Building an age-diverse team opens up new possibilities for peer-to-peer coaching that can empower individuals and improve team performance.
“What you need to be doing as you’re building and scaling your team is fostering collaboration and coaching inside the team,” Tribble says.
Rethink job descriptions
As Sharma noted, DEI must be an intentional practice. In hiring, that often means taking another look at your job description and its requirements.
- Should this role require a college degree? Or will relevant experience suffice?
- Is 5-10 years of experience a necessary requirement? Or can someone grow into this role?
- Does the person in this position need to come from the same industry? Or will experience in a different industry provide valuable perspective?
What if your best candidate for that open marketing specialist position worked in the service industry? A successful sales development representative (SDR) is an organized, quick-thinker with top-notch people skills, which could describe many professions, such as a bartender or a school teacher. Be open to the possibility of great candidates coming to you from non-traditional backgrounds.
Lau at Clari's career progression is a prime example.
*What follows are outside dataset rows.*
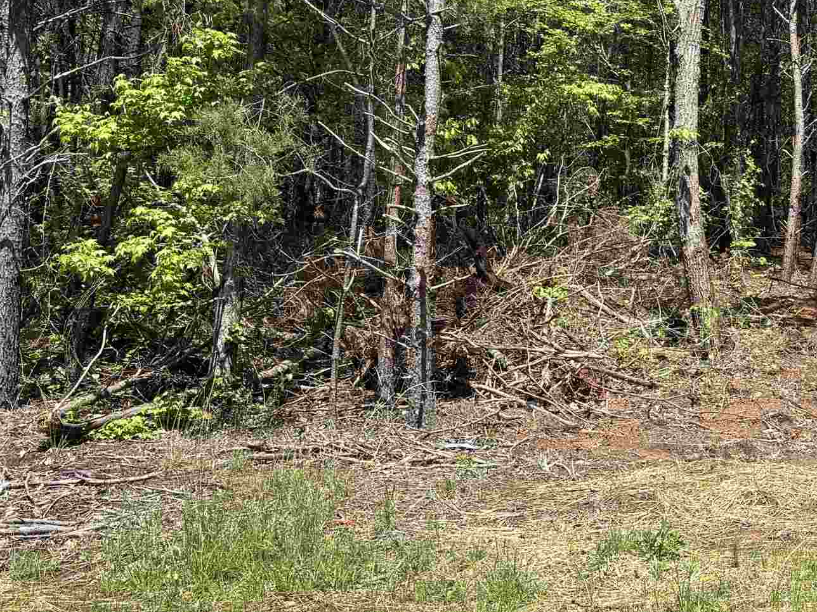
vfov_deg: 23.4
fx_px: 1463
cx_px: 882
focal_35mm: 62
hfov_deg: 28.5
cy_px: 155
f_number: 1.6
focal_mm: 5.96
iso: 50
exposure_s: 1/1381
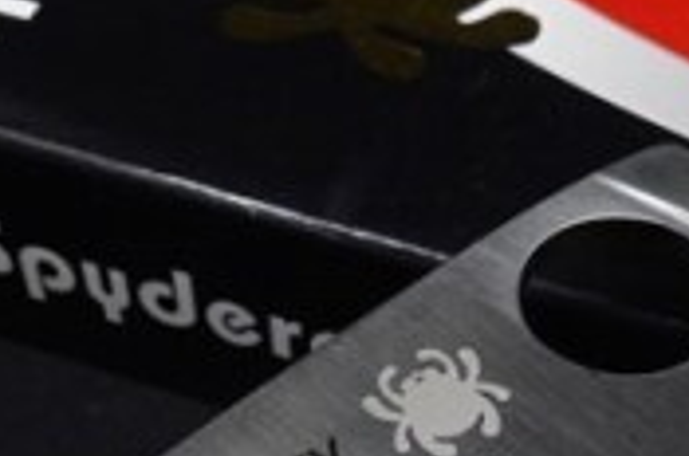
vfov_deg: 15.1
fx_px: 1681
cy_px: 511
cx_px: 358
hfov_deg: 23.2
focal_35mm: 88
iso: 500
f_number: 9
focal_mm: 9
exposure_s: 1/30
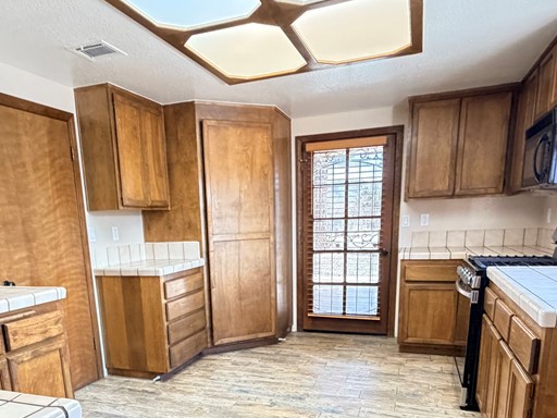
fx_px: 451
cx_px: 235
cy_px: 329
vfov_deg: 47.3
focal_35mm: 28
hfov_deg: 63.1
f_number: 2.2
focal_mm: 2.22
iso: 640
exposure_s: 1/60
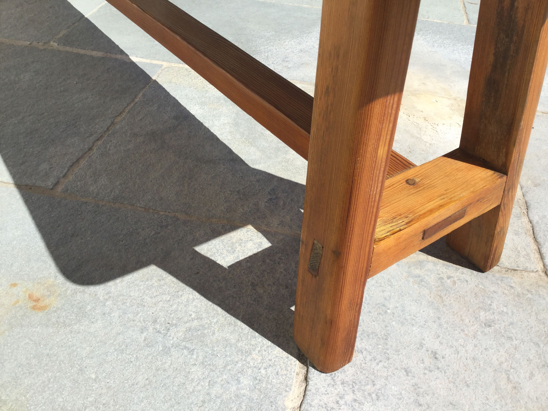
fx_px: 491
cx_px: 274
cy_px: 206
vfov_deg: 45.4
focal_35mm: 31
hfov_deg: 58.4
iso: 25
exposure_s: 1/1698
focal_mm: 3.3
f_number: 2.4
She left her role as a stockbroker on Wall Street for B2B technology sales. Her perspective on what matters to finance professionals has proved valuable in enterprise sales, where CFOs are often major stakeholders. Lau also shared her experience working on Wall Street, an environment of predominantly white men.
"As one of the few women on the trading floor, everyone always assumed I was a secretary, or an admin, despite my leadership position. So imagine a boy's club, but to the extreme," she says. "It was also very frustrating to see very few Asian leaders in rounds of promotions, even though the floor was majority Asian. It felt like all of us who were not white had to go the extra mile to prove ourselves."
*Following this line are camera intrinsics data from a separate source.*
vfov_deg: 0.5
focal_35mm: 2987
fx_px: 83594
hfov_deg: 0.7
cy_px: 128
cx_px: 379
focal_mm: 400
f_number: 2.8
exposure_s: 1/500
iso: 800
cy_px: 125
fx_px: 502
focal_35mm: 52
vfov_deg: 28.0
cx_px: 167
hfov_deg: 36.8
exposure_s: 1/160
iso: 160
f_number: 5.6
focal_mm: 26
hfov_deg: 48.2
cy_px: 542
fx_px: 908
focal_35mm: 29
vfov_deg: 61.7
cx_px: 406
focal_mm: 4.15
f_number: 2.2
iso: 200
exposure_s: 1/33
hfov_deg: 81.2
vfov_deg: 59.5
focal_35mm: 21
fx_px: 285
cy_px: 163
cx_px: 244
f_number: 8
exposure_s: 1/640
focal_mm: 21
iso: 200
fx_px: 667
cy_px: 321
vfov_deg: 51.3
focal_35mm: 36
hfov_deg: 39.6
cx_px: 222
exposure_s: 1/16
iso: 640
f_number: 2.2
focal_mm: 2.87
Today, Lau is a top seller at Clari. But if we hadn't rethought our job description, requirements, and the qualities that make someone a successful candidate, we might’ve missed out on hiring Lau.
To incorporate DEI in your hiring process, managers can use actionable strategies that include intentionally expanding your talent pool and hiring for capabilities.
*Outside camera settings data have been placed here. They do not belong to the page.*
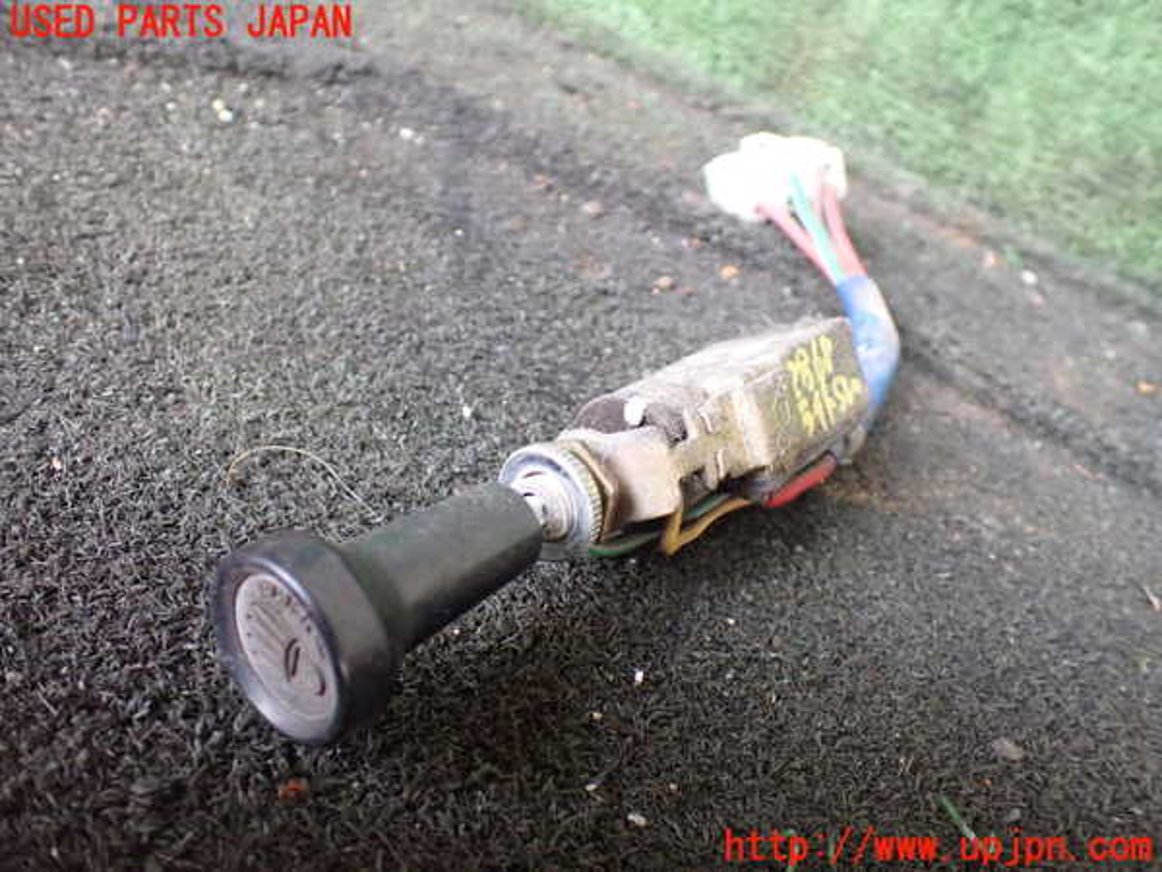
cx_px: 581
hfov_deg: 60.0
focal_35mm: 30
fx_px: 1007
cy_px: 436
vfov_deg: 46.8
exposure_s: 1/80
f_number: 2.3
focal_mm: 5.4
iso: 800
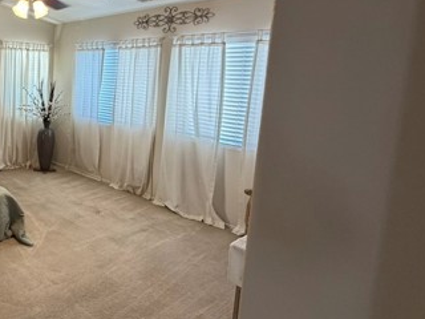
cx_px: 29
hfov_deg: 53.9
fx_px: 344
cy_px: 113
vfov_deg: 49.1
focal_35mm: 28
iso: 250
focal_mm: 2.22
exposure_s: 1/60
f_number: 2.2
Practice and promote allyship
At GenR, Ramos of InclusionINC shared a framework called the “4 A’s of Allyship” that maps out what it looks like to be an ally to different people and communities.
- Awareness: Being an ally starts with understanding how different people face and experience oppression. “It’s being aware of our own human tendency to have unconscious biases that can lead to unintentional microaggressions, and microinequities in the workplace, which can cause people to feel devalued,” Ramos says.
- Advocacy: Use your privilege to work in solidarity and partnership with people who have been excluded, marginalized, or oppressed. Ramos notes advocacy can happen across recruiting, interviewing, and promoting.
- Accountability: Make a commitment to holding yourself and others accountable for your words and actions. Ramos says this principle is simple: ”If you see something, say something or do something.”
- Action: Taking action looks different for everyone. For some, it’s standing up for a colleague in a meeting, or seeking out diverse candidates. For others, it’s starting a workplace book club with lunchtime gatherings to discuss titles centered on DEI (as we’ve done at Clari).
As an ally, you’re not always going to do things perfectly. That’s why allyship is a practice.
Ramos says that ultimately, “it’s really about developing that spirit of humility and free curiosity, to broaden our understanding of different lived experiences.”